しかし、ここで紹介するのは「忘坐」という話である。
宋の陽里にいた華子という人が、何でも忘れてしまうという病に罹った。
朝のことは夕方には忘れ、夕方のことは次の朝には忘れてしまった。
道では歩くことを忘れ、部屋の中では、「忘坐」つまり坐ることを忘れる始末であった。
先のことも分からないし、過去のことも憶えていなかった。
家族は心配して、手を尽くしたが、治らなかった。
そうこうしている時、魯の学者が自分ならば治療できると売り込んできた。
家族は財産の半分を投げ出して治療を乞い、ようやく華子は完治することが出来た。
ところが、完治するやいなや、華子は大いに怒り、妻を追い出し子供を罰し、戈(ほこ)を持って魯の学者を追いかけた。
結局、華子は捕えられた。
病気が治ったにもかかわらず、どうしてあのような行動を取ったのかを訊ねられた華子は、こう答えた。
私が病んでいた頃は、ゆったりとした心持で天地の存在さえ忘れていた。
ところが、今や全てのことが分かるようになり、ここ数十年の生死や得失・哀楽・好悪がとめどなく湧き上がってきた。
さらに、これから先も、生死・得失・哀楽・好悪が、私の心を乱すだろう。
ほんのわずかな時間でも、以前のように全てを忘れてしまうことは出来ないだろう。
このことを恐れ、怨んで、さきのような行動を取ったのだ、と。
芥川龍之介の『侏儒の言葉』に
「或仕合せ者 彼は誰よりも単純だった」
という一節があるが、何も知らないということが、ある面、とても幸せであることは間違いないだろう。

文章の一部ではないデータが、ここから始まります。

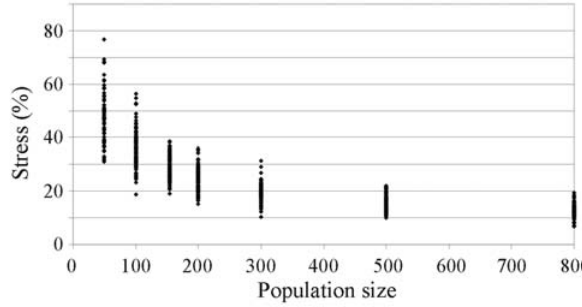
Figure 3 - Dispersion of stress coefficients for linkage group 1 as a func- tion of population size, simulated using a genome with marker saturation level of 5 cM. Stress was evaluated only in the replications that led to the formation of 11 linkage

出典 (明治書院)新釈漢文大系22 『列子』 157~160頁
周穆王第三
宋陽里華子、中年病忘。朝取而夕忘、夕與而朝忘。在塗則忘行、在室則忘坐。今不識先、後不識今。(中略)
魯有儒生、自媒能治之。華子之妻子、以居産之半請其方。(中略)
華子既悟。迺大怒、黜妻罰子、操戈逐儒生。宋人執而問其以。華子曰、曩吾忘、蕩蕩然不覺天地之有無。今頓識、既往數十年來存亡得失、哀樂好惡、擾擾萬緒起矣。吾恐將來之存亡得失、哀樂好惡之亂吾心如此也。須臾之忘、可復得乎。
宋の陽里の華子、中年にして忘を病む。
朝(あした)に取って夕(ゆふべ)に忘れ、夕に與(あた)へて朝に忘る。塗(みち)に在っては則ち行を忘れ、室に在っては則ち坐を忘る。今は先を識らず、後に今を識らず。
(中略)
魯に儒生有り、自ら媒して能く之を治めんという。華子の妻子、居産の半を以て其の方を請ふ。
(中略)
華子既に悟る。迺(すなは)ち大いに怒り、妻を黜(しりぞ)け子を罰し、戈を操って儒生を逐ふ。
宋人執へて其の以(ゆゑ)を問ふ。
華子曰く、曩(さき)に吾の忘るるや、蕩蕩然(たうたうぜん)として天地の有無を覺えざりき。今や頓(とみ)に識り、既往數十年來の存亡・得失、哀樂・好惡、擾擾(ぜうぜう)として萬緒(ばんしょ)起れり。 吾は將來の存亡・得失、哀樂・好惡の吾が心を亂すこと此(かく)の如くならんことを恐る。須臾の忘、復得可けんや、と。